Mindfulness and Metacognition
I would like to define mindfulness not as a mystical phenomenon but as a scientific approach to achieve thinking directed to one’s own cognitive processes. This topic is well researched by Adrian Wells, who is a clinical psychologist. In simple terms metacognitive therapy attract attention to patients’ internal problems and helps them to resolve these problem. I can also say it that metacognition is the main aspect of critical thinking, because critical thinking is mostly directed to one’s own thinking. So I can conclude that metacognitive therapy is an application of critical thinking.
You can be a critical thinker if you can perceive and have some influence on your mental processes. But you better do that in right time and place, so you should also be mindful to your surroundings and your internal processes. This is related to the problem of skill transfer. A person can use a skill in a classroom, but the same person may fail to use the same skill in another context. Even in case of a similar situation something will be different, so a new context may not have cues needed to remind about necessary skill.

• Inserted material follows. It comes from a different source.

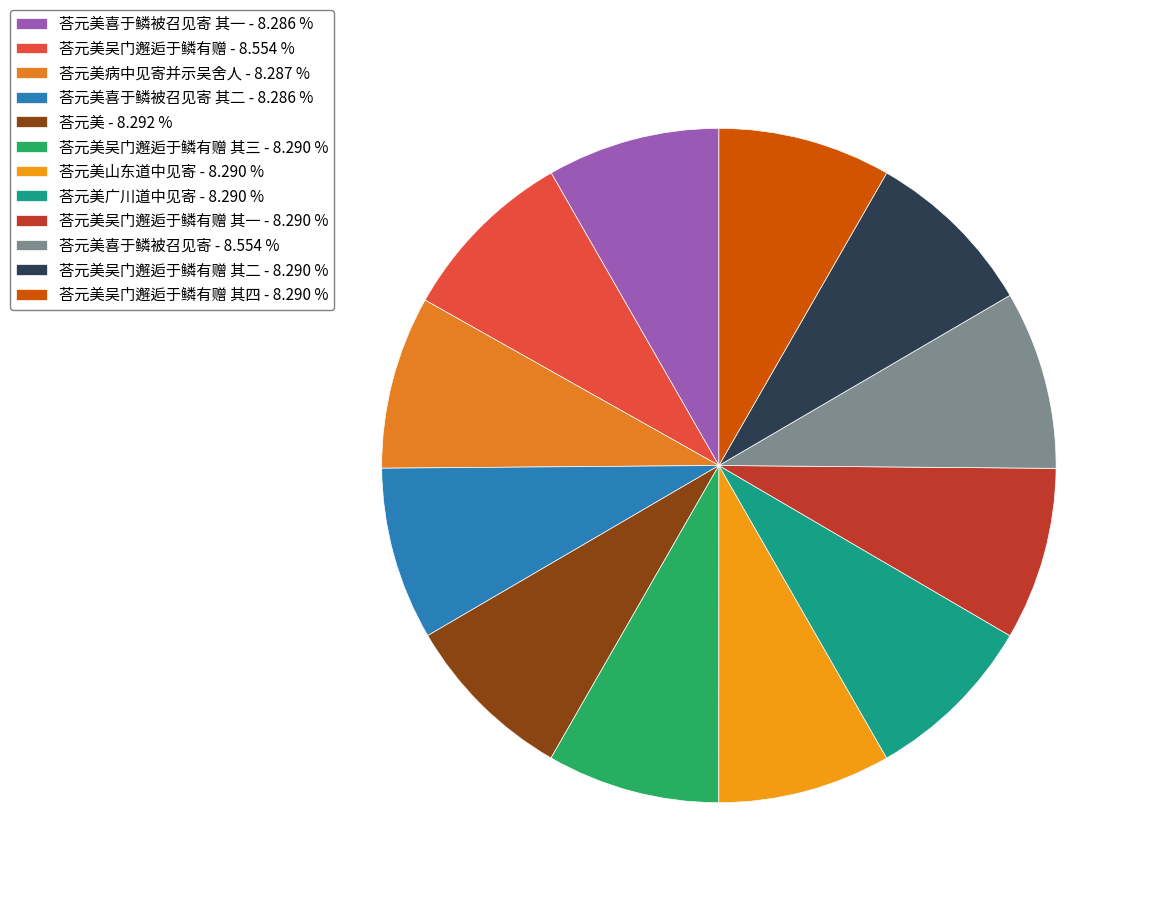

Is there any slice that represents more than half of the pie?

No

But if a person use mindfulness often and analyzes the environment, he or she can notice a situation when a specific skill should be used. That may sound like very hard task, to be mindful all the time. But as a mental process even mindfulness can partially become an automatic process or at least a heuristic one, when it have been practiced for a while. Like other mental task our brain would optimize mindfulness over time and tries to save its resources making mindfulness easier for itself. So mindfulness can be practiced like other skill and a person can become better in it over time.
Of course mindfulness can be used not only with critical thinking skills but with any other skills. Better if a person has active open-minded thinking mindset he or she can connect different skills and different context together and find novel ways to solve problems.